By Cam Lucadou-Wells
A psychiatric report has been ordered for a man pleading guilty to threatening to kill his estranged spouse who had separated from him up to seven years ago.
Over several days in February, the 42-year-old man defied an intervention order and bail conditions with abusive text messages, visits to the family’s home and taping a hidden mobile phone to the partner’s car, Dandenong Magistrates’ Court heard.
Police prosecutor Leading Senior Constable Amber-Lea Browne said the ex-partner took a photo of the man watching her load their children into her car from the opposite side of the street.
The former wife then drove off before he could talk to her.
The man texted her, calling her an “old pig” and telling her to “go back to where you come from”.
More text-messages followed from the phone of a friend of the accused, though the complainant believed they were written by her former husband of 15 years.
The messages called her a “sick b****” and a “first-class b****”.
“Do you know what it’s like? Are you even human?
“You deserve everything you are going to get.”
On 8 February, the man’s mother contacted the police and the ex-partner warning that the man was walking angrily around the house, saying he’d kill the spouse and go to jail.
The ex-partner removed herself and her children to a friend’s house in Berwick – but the man tracked them down and was captured on CCTV in front of the house 5am the next day.
During the visit, the man taped a mobile phone to the exhaust of the partner’s car.
While in remand, the man sent a hand-written note in Bosnian to his ex-partner – which “spoke volumes” of the man’s “absolute despair”, his defence lawyer said.
Since the incidents, the man – a problem drinker – had expressed suicidal ideas and blamed his wife for “setting him up”, the lawyer said.
He tried to track her car out of a misguided belief she was trafficking drugs with her children in the car, the lawyer said.
“It says something about his mentality.
“He clearly needs psychological help.

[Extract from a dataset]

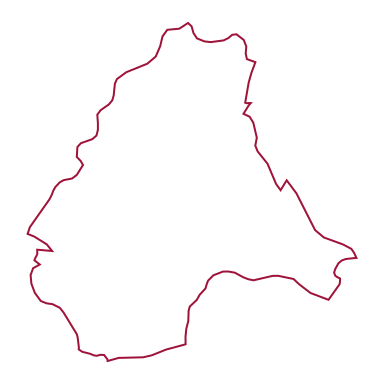 the District of Diekirch
{"feature_id": "LUX-906", "entity_name": "Diekirch", "entity_type": "District", "adm_level": 1, "iso_a3": "LUX", "parent_name": "Luxembourg", "parent_adm1": "", "projection": "equal_earth", "projection_center": [5.98, 49.94], "detail": "fine", "context": "isolated", "style": "outline", "palette": "rose", "viewbox_px": 384, "rotation_deg": 0, "n_neighbors": 0, "source": "natural_earth", "source_scale": "10m", "svg_char_len": 1768}
<svg xmlns="http://www.w3.org/2000/svg" viewBox="0 0 384 384"><path d="M255.4,62.2L251.5,72.6L248.7,82.5L245.2,102.7L246.2,103.2L249.6,103.0L250.8,103.1L248.7,105.4L243.5,113.8L249.6,116.7L253.3,122.7L256.8,137.7L255.3,145.7L257.7,151.5L267.5,163.7L276.1,184.0L280.6,190.2L286.7,180.3L296.4,193.3L315.1,230.1L323.9,237.5L343.1,244.5L351.4,248.9L354.1,252.9L356.4,257.9L356.1,257.9L345.9,259.0L341.7,260.5L338.4,263.3L335.1,269.3L334.1,272.7L335.3,275.7L337.1,277.0L340.1,278.5L340.0,281.6L339.6,284.2L328.5,299.8L310.5,293.0L298.8,284.0L293.6,279.0L278.1,275.8L272.5,275.9L253.5,280.3L248.2,279.2L243.1,277.2L234.9,272.7L228.3,271.5L222.9,271.6L213.4,275.3L208.1,280.6L206.9,283.6L205.5,288.4L199.6,294.9L196.8,299.9L189.8,306.5L188.6,310.7L188.3,320.9L186.3,328.8L185.5,336.7L185.6,344.3L166.0,349.6L151.8,355.3L143.2,357.3L118.7,357.9L107.6,361.0L107.4,359.3L104.1,355.0L100.4,354.8L96.8,355.8L93.6,355.3L90.2,353.8L82.3,351.8L78.7,349.4L78.9,347.7L77.7,337.6L76.8,334.2L63.5,312.4L59.8,307.8L52.6,304.2L46.5,303.3L40.8,301.0L34.8,292.8L31.4,283.7L30.6,275.1L33.1,268.2L39.8,264.5L34.4,260.3L35.4,257.7L36.4,256.0L37.3,253.9L37.2,249.7L52.1,251.0L46.8,244.4L34.3,236.6L27.6,233.9L29.9,227.1L49.6,199.1L51.9,194.5L53.2,190.9L55.3,187.1L59.8,182.3L63.8,180.1L72.1,178.5L76.8,174.9L83.0,165.0L80.7,161.0L76.8,157.0L77.4,147.0L80.9,143.2L92.4,139.1L96.5,135.5L97.9,129.8L97.9,123.0L97.3,114.7L100.6,110.2L108.9,104.4L112.3,100.3L113.7,95.4L114.9,83.7L116.9,79.1L126.3,72.2L147.3,63.7L155.7,56.6L160.2,46.2L162.5,36.4L167.3,29.8L179.3,28.7L188.0,23.0L191.6,26.3L193.5,33.1L197.0,38.4L202.0,40.4L204.4,41.4L210.8,42.1L223.6,40.4L228.5,38.0L232.2,34.8L236.5,34.3L243.8,40.0L246.3,46.6L245.7,53.4L246.9,59.1L255.4,62.2Z" fill="none" stroke="#9f1239" stroke-width="2"/></svg>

He has had problems accepting the relationship is over.
“He can’t see his kids and he needs to contact a family lawyer.”
The man told the court that his 50 days on remand in Port Phillip Prison had been a “wake-up call”.
“I don’t pose a risk.
“At that point of time, when it all happened, I was drinking heavily.”
Magistrate Jack Vandersteen said he wouldn’t release the man until a psychiatric report was submitted to the court.
He said the mother’s concern and reporting her son to police and the ex-partner was particularly significant.
“I hear what you’re saying – I promise, I promise, I’m gonna, I’m gonna … I expressed it very clearly to you (at a previous hearing) you can’t breach the intervention order.
“I need to know what risk you pose to your family if released.”